Task objective: Print a faithful copy of the data below, word for word, with the pictures left out.

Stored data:

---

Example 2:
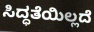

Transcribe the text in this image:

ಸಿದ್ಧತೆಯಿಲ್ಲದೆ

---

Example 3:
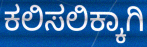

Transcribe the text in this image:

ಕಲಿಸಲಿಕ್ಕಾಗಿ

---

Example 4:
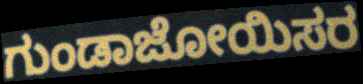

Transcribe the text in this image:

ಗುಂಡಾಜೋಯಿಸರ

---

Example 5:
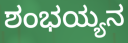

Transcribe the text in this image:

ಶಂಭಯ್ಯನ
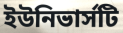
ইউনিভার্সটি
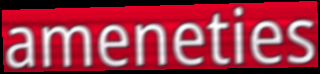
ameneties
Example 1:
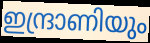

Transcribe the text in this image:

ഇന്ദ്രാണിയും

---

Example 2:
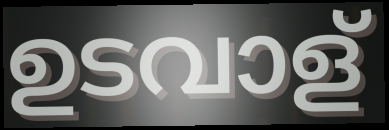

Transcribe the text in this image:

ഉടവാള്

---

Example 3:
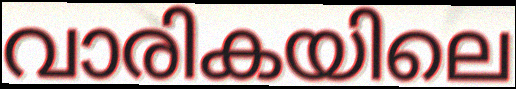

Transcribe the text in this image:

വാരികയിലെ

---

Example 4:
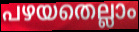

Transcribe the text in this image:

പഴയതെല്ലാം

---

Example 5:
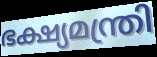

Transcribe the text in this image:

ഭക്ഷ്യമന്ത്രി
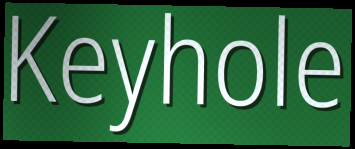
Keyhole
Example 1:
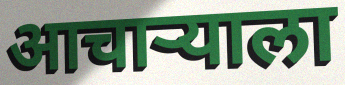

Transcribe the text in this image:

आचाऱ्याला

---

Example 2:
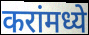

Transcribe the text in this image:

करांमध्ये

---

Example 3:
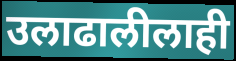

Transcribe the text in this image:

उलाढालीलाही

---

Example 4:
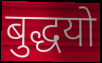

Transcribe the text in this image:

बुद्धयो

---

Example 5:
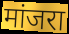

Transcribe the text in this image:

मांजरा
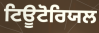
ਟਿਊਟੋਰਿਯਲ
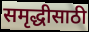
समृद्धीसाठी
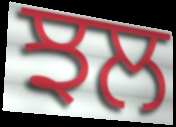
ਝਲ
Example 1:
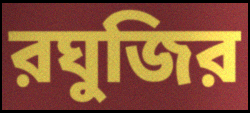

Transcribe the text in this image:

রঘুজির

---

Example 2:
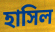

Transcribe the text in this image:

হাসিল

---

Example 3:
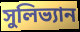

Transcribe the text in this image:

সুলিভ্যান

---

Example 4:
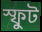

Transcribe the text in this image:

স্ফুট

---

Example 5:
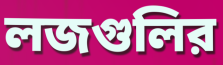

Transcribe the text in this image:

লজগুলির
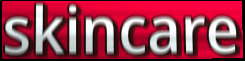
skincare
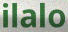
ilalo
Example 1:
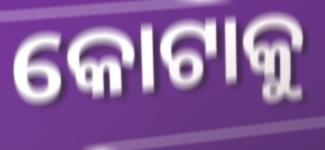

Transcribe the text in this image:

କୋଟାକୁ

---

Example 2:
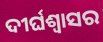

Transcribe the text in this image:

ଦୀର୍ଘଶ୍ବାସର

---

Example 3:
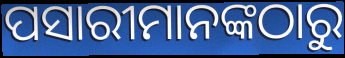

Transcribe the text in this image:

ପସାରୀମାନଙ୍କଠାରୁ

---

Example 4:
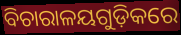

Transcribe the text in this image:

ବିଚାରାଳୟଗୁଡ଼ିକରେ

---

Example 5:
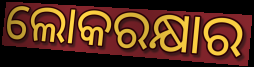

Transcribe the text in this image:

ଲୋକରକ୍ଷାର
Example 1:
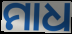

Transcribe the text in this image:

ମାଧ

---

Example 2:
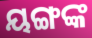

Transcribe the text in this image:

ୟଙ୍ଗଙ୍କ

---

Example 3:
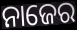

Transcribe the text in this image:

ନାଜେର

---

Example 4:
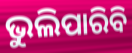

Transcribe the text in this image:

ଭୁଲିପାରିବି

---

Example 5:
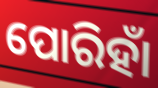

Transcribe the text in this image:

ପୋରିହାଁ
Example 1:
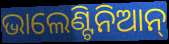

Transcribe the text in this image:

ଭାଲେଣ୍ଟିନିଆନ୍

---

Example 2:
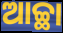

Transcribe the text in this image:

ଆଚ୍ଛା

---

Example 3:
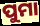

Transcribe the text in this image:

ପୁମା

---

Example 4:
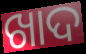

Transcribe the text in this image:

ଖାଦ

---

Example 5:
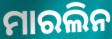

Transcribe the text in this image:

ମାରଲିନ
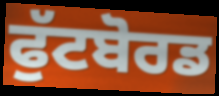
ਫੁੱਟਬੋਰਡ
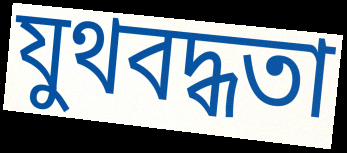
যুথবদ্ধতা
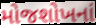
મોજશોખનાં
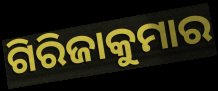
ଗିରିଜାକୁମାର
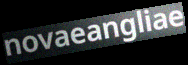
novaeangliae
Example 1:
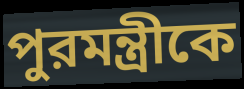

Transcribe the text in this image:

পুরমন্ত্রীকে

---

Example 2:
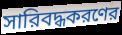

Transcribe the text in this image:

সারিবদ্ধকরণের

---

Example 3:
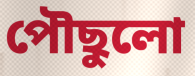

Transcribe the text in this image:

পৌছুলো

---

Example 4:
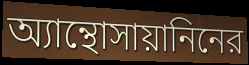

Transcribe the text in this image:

Solution:
---

Example 2:

Transcribe the text in this image:

ಸಿದ್ಧತೆಯಿಲ್ಲದೆ

---

Example 3:

Transcribe the text in this image:

ಕಲಿಸಲಿಕ್ಕಾಗಿ

---

Example 4:

Transcribe the text in this image:

ಗುಂಡಾಜೋಯಿಸರ

---

Example 5:

Transcribe the text in this image:

ಶಂಭಯ್ಯನ
ইউনিভার্সটি
ameneties
Example 1:

Transcribe the text in this image:

ഇന്ദ്രാണിയും

---

Example 2:

Transcribe the text in this image:

ഉടവാള്

---

Example 3:

Transcribe the text in this image:

വാരികയിലെ

---

Example 4:

Transcribe the text in this image:

പഴയതെല്ലാം

---

Example 5:

Transcribe the text in this image:

ഭക്ഷ്യമന്ത്രി
Keyhole
Example 1:

Transcribe the text in this image:

आचाऱ्याला

---

Example 2:

Transcribe the text in this image:

करांमध्ये

---

Example 3:

Transcribe the text in this image:

उलाढालीलाही

---

Example 4:

Transcribe the text in this image:

बुद्धयो

---

Example 5:

Transcribe the text in this image:

मांजरा
ਟਿਊਟੋਰਿਯਲ
समृद्धीसाठी
ਝਲ
Example 1:

Transcribe the text in this image:

রঘুজির

---

Example 2:

Transcribe the text in this image:

হাসিল

---

Example 3:

Transcribe the text in this image:

সুলিভ্যান

---

Example 4:

Transcribe the text in this image:

স্ফুট

---

Example 5:

Transcribe the text in this image:

লজগুলির
skincare
ilalo
Example 1:

Transcribe the text in this image:

କୋଟାକୁ

---

Example 2:

Transcribe the text in this image:

ଦୀର୍ଘଶ୍ବାସର

---

Example 3:

Transcribe the text in this image:

ପସାରୀମାନଙ୍କଠାରୁ

---

Example 4:

Transcribe the text in this image:

ବିଚାରାଳୟଗୁଡ଼ିକରେ

---

Example 5:

Transcribe the text in this image:

ଲୋକରକ୍ଷାର
Example 1:

Transcribe the text in this image:

ମାଧ

---

Example 2:

Transcribe the text in this image:

ୟଙ୍ଗଙ୍କ

---

Example 3:

Transcribe the text in this image:

ନାଜେର

---

Example 4:

Transcribe the text in this image:

ଭୁଲିପାରିବି

---

Example 5:

Transcribe the text in this image:

ପୋରିହାଁ
Example 1:

Transcribe the text in this image:

ଭାଲେଣ୍ଟିନିଆନ୍

---

Example 2:

Transcribe the text in this image:

ଆଚ୍ଛା

---

Example 3:

Transcribe the text in this image:

ପୁମା

---

Example 4:

Transcribe the text in this image:

ଖାଦ

---

Example 5:

Transcribe the text in this image:

ମାରଲିନ
ਫੁੱਟਬੋਰਡ
যুথবদ্ধতা
મોજશોખનાં
ଗିରିଜାକୁମାର
novaeangliae
Example 1:

Transcribe the text in this image:

পুরমন্ত্রীকে

---

Example 2:

Transcribe the text in this image:

সারিবদ্ধকরণের

---

Example 3:

Transcribe the text in this image:

পৌছুলো

---

Example 4:

Transcribe the text in this image:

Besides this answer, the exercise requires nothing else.